* [Task brief] All of the records need to be retyped exactly, with no line dropped.

* [Data to process]
_____
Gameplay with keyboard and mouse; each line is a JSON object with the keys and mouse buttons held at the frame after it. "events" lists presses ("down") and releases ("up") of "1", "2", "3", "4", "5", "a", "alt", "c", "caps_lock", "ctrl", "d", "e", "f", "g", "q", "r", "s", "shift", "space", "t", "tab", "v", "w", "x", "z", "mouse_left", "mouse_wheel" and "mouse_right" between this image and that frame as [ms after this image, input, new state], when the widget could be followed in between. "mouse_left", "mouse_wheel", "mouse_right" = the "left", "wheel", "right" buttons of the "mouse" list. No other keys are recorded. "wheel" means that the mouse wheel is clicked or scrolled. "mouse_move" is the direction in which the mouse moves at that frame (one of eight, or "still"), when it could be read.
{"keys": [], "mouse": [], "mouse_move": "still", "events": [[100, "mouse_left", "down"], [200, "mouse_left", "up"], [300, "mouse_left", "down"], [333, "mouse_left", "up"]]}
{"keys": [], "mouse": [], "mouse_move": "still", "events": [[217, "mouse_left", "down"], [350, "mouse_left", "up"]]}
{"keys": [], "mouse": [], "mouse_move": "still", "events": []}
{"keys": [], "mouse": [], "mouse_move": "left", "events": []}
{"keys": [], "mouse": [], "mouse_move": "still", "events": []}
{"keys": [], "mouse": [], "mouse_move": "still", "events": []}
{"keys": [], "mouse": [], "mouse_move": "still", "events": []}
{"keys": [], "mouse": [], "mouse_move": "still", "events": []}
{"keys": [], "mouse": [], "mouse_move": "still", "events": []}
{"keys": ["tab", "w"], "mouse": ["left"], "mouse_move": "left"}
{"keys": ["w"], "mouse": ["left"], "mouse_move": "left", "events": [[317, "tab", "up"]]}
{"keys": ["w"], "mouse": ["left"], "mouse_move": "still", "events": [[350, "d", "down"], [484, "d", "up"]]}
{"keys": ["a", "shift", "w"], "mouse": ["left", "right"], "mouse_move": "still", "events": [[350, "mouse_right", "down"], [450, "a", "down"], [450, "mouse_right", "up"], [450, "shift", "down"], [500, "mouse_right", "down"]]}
_____
* [Result for this exercise]
Gameplay with keyboard and mouse; each line is a JSON object with the keys and mouse buttons held at the frame after it. "events" lists presses ("down") and releases ("up") of "1", "2", "3", "4", "5", "a", "alt", "c", "caps_lock", "ctrl", "d", "e", "f", "g", "q", "r", "s", "shift", "space", "t", "tab", "v", "w", "x", "z", "mouse_left", "mouse_wheel" and "mouse_right" between this image and that frame as [ms after this image, input, new state], when the widget could be followed in between. "mouse_left", "mouse_wheel", "mouse_right" = the "left", "wheel", "right" buttons of the "mouse" list. No other keys are recorded. "wheel" means that the mouse wheel is clicked or scrolled. "mouse_move" is the direction in which the mouse moves at that frame (one of eight, or "still"), when it could be read.
{"keys": [], "mouse": [], "mouse_move": "still", "events": [[100, "mouse_left", "down"], [200, "mouse_left", "up"], [300, "mouse_left", "down"], [333, "mouse_left", "up"]]}
{"keys": [], "mouse": [], "mouse_move": "still", "events": [[217, "mouse_left", "down"], [350, "mouse_left", "up"]]}
{"keys": [], "mouse": [], "mouse_move": "still", "events": []}
{"keys": [], "mouse": [], "mouse_move": "left", "events": []}
{"keys": [], "mouse": [], "mouse_move": "still", "events": []}
{"keys": [], "mouse": [], "mouse_move": "still", "events": []}
{"keys": [], "mouse": [], "mouse_move": "still", "events": []}
{"keys": [], "mouse": [], "mouse_move": "still", "events": []}
{"keys": [], "mouse": [], "mouse_move": "still", "events": []}
{"keys": ["tab", "w"], "mouse": ["left"], "mouse_move": "left"}
{"keys": ["w"], "mouse": ["left"], "mouse_move": "left", "events": [[317, "tab", "up"]]}
{"keys": ["w"], "mouse": ["left"], "mouse_move": "still", "events": [[350, "d", "down"], [484, "d", "up"]]}
{"keys": ["a", "shift", "w"], "mouse": ["left", "right"], "mouse_move": "still", "events": [[350, "mouse_right", "down"], [450, "a", "down"], [450, "mouse_right", "up"], [450, "shift", "down"], [500, "mouse_right", "down"]]}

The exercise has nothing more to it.